[begin QUOTED PASSAGE]

Ten reasons why the feds shouldn’t be trusted to help Newark children. Ok, eleven. | Bob Braun's Ledger

Ten reasons why the feds shouldn’t be trusted to help Newark children. Ok, eleven. | Bob Braun's Ledger:

Ten reasons why the feds shouldn’t be trusted to help Newark children. Ok, eleven.

Later this morning, PULSE–a Newark grass roots organization–will be holding a press conference to discuss what appears to be a rare victory in the struggle of city parents to retake their public schools from pro-privatization reformers. PULSE members—it stands for Parents Unified for Local School Education–are elated at the outcome, but the “voluntary agreement” reached between the US Department of Education and the state-run Newark schools leaves far too many questions to allow unalloyed joy.
Here are just a few:
1. Nowhere in either the document outlining what the Christie Administration must do–generally assessing the damage to children from its “reforms” and correcting it–nor in the transmittal letter from the federal government is the state administration of the Newark schools criticized. Nowhere does the state admit responsibility. I defy any reporter to come up with a sentence that quotes the fed as critical of the state-run schools.

[end QUOTED PASSAGE]
[begin COLLECTED MATERIAL]

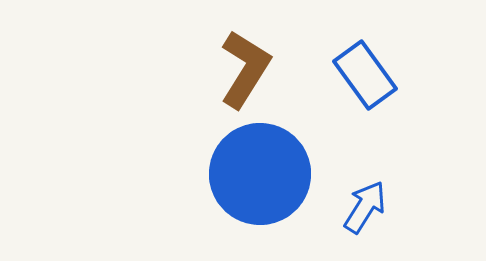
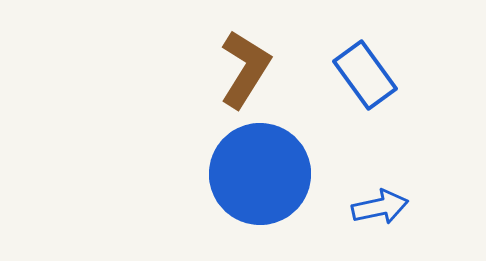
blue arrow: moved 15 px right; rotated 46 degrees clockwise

[end COLLECTED MATERIAL]

**INSTRUCTIONS FOR THE TASK**
Print the passage from the Newark schools post above word for word, beginning at "Here are just" and ending after "the state-run schools.".

**FINAL RESULT**
Here are just a few:
1. Nowhere in either the document outlining what the Christie Administration must do–generally assessing the damage to children from its “reforms” and correcting it–nor in the transmittal letter from the federal government is the state administration of the Newark schools criticized. Nowhere does the state admit responsibility. I defy any reporter to come up with a sentence that quotes the fed as critical of the state-run schools.